Defense lags in SES pay-for-performance certification
Pentagon pushing ahead with plans to put all employees in a performance-based system.
The Defense Department is one of the last agencies without certification from the Office of Personnel Management to implement a pay-for-performance system for its employees in the Senior Executive Service.
Speaking on Wednesday at a conference organized by the Senior Executives Association-a nonprofit organization that advocates for career federal executives-OPM Director Linda Springer confirmed the audience's assertion that the Defense Department does not have a performance appraisal system that is up to snuff with OPM and Office of Management and Budget standards.
OPM and OMB are required to certify that agencies have the ability to properly assess SES employees before they can give pay raises based on achievement, and before they can have access to a higher pay cap for executives. Springer said that about 5,000 members of the SES are in agencies that are certified to implement the new system, and about 2,000 remain in uncertified agencies.
The certification requirement -- and the SES performance pay system as a whole -- comes in response to November 2003 legislation that eliminated regular cost-of-living adjustments and locality pay for senior executives, instead tying raises to performance evaluations.

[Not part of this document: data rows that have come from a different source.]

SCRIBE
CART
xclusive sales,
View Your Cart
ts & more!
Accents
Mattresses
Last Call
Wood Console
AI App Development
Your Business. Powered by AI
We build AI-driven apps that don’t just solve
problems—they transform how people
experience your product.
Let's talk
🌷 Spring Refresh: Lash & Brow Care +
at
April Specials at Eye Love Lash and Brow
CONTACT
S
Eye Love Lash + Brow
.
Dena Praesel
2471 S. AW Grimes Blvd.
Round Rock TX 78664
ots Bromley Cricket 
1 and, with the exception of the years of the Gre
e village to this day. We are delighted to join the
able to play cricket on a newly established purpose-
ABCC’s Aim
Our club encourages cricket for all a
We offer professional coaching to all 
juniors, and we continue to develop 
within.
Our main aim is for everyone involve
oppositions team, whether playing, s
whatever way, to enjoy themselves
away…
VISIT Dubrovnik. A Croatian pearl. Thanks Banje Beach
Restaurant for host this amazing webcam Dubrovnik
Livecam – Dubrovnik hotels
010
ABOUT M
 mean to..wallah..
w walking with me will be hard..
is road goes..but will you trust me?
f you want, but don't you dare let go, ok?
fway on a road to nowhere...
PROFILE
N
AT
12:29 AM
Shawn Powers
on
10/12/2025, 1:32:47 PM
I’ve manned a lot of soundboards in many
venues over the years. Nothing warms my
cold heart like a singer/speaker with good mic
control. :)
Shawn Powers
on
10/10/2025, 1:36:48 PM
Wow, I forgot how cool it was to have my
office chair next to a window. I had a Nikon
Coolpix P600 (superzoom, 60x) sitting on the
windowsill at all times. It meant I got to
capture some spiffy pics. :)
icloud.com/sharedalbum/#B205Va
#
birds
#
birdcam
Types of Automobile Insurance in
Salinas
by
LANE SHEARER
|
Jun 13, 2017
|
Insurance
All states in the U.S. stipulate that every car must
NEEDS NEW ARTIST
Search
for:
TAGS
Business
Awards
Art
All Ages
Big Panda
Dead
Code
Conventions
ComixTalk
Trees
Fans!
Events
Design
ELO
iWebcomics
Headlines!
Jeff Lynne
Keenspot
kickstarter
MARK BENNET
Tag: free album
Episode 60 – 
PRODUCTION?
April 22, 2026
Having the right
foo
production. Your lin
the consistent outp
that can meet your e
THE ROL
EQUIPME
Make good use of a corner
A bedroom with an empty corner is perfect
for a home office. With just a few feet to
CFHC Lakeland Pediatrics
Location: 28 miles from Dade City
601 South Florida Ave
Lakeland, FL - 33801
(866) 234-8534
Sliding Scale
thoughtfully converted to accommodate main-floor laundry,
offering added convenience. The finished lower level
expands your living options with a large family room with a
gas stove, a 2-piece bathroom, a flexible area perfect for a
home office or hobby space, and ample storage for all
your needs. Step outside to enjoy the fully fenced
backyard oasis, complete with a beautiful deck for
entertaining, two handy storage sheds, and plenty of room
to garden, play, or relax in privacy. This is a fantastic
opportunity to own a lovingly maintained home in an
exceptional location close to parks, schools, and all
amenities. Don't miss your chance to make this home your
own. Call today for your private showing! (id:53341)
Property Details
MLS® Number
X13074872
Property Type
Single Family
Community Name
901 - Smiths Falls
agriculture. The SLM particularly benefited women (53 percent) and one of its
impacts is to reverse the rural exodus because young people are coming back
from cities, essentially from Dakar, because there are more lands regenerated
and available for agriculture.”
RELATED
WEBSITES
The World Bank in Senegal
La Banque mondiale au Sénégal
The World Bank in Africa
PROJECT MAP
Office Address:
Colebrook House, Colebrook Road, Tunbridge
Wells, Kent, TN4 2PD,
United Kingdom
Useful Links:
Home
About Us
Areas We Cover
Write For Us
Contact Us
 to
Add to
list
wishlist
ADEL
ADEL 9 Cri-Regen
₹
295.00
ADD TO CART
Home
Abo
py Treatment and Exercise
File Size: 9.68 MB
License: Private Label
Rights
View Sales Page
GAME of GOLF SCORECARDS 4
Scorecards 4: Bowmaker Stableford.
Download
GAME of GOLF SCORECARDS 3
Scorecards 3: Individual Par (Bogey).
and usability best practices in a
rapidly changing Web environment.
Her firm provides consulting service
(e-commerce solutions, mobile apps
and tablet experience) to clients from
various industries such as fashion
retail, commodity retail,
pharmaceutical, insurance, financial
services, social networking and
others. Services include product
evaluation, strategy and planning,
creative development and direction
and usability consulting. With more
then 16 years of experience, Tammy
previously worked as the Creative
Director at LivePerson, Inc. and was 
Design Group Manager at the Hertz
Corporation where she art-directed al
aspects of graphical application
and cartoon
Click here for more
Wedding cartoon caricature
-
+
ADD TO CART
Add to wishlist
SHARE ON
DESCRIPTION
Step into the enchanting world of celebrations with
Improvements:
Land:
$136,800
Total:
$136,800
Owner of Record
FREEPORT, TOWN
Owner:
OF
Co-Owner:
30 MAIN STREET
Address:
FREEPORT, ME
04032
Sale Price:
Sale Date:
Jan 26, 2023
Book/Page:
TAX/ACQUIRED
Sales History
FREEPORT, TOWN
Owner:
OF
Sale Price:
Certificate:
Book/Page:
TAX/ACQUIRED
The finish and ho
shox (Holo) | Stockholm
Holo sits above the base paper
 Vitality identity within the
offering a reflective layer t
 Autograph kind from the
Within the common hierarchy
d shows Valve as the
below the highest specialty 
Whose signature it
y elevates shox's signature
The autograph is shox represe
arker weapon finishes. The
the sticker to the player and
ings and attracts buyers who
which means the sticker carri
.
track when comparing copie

As of Sept. 1, the Defense and State Departments are the only two Cabinet-level agencies that are not certified to implement the system, according to OPM's count. The remaining 12 Cabinet-level agencies have provisional certification, which Springer called "a good start." Only two independent agencies, the General Services Administration and the Pension Benefit Guarantee Corporation, have obtained full certification to appraise their SES employees.
Agencies that can demonstrate that their current systems meet the standards set by OPM can apply for a two-year full certification, while agencies that have developed systems but haven't yet implemented them can apply for one-year provisional certifications. They can later apply for full certification.
The Defense Department's failure to develop a satisfactory performance appraisal system for their executives comes at a time when the department is close to unveiling a pay-for-performance system for all of its civilian employees. Final regulations for Defense's National Security Personnel System are set to be published in the Federal Register some time this fall, according to NSPS officials. The draft regulations include tying parts of employee raises to performance, much like the SES system.
Springer called the SES system a "good training ground" for programs like NSPS, the Homeland Security Department's similar proposed system and draft legislation from the Bush administration dubbed the Working for America Act, which would apply pay for performance, among other personnel reforms, to the domestic agencies.
For one, Springer said the government is learning that the cost of implementing performance appraisal systems is not prohibitive.
"The cost to put these systems in place, certainly at SES, is not that high," Springer said. "We're not talking about…buckets of money. It isn't a budget issue; it's more of a training and performance issue."
Springer also noted the importance of managers, like those in the SES, being the first to undergo a pay-for-performance system.
"If we can't do this ourselves," Springer said, "it becomes challenging to say" to the employees that executives manage that they must accept the new system.
Even once the final regulations for NSPS are announced, managers will have to train for the new system, and employees may not see their first performance-based pay raise for months, or years.